Task inputs:
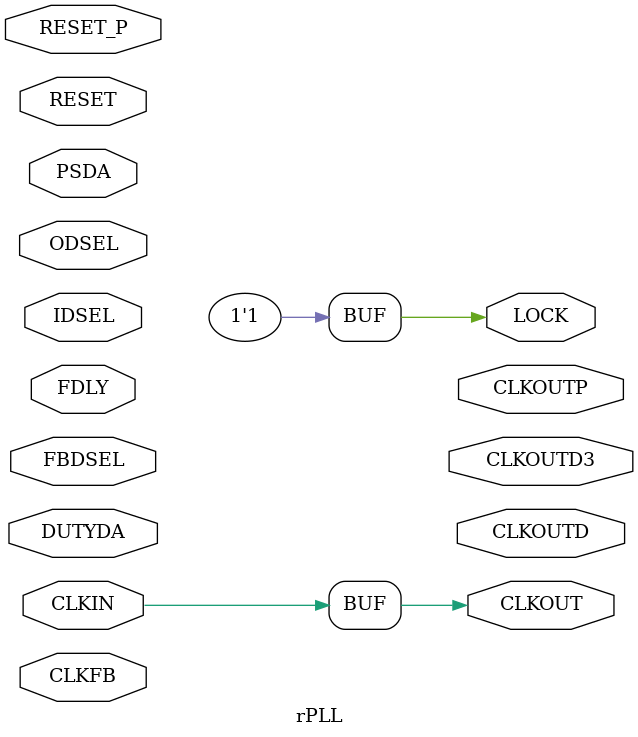
<source format=v>
module rPLL#(
  parameter FCLKIN = "27",
  parameter IDIV_SEL = 8,
  parameter FBDIV_SEL = 3,
  parameter ODIV_SEL = 48
)(
  input CLKIN, output CLKOUT, output LOCK,
  output CLKOUTP,
  output CLKOUTD,
  output CLKOUTD3,
  input RESET,
  input RESET_P,
  input CLKFB,
  input [5:0] FBDSEL,
  input [5:0] IDSEL,
  input [5:0] ODSEL,
  input [3:0] PSDA,
  input [3:0] DUTYDA,
  input [3:0] FDLY
);

assign LOCK = 1;
assign CLKOUT = CLKIN;

endmodule

</source>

Your objective: Please repeat the records above word for word, and do not include the pictures.

Answer to this exercise:
<source format=v>
module rPLL#(
  parameter FCLKIN = "27",
  parameter IDIV_SEL = 8,
  parameter FBDIV_SEL = 3,
  parameter ODIV_SEL = 48
)(
  input CLKIN, output CLKOUT, output LOCK,
  output CLKOUTP,
  output CLKOUTD,
  output CLKOUTD3,
  input RESET,
  input RESET_P,
  input CLKFB,
  input [5:0] FBDSEL,
  input [5:0] IDSEL,
  input [5:0] ODSEL,
  input [3:0] PSDA,
  input [3:0] DUTYDA,
  input [3:0] FDLY
);

assign LOCK = 1;
assign CLKOUT = CLKIN;

endmodule

</source>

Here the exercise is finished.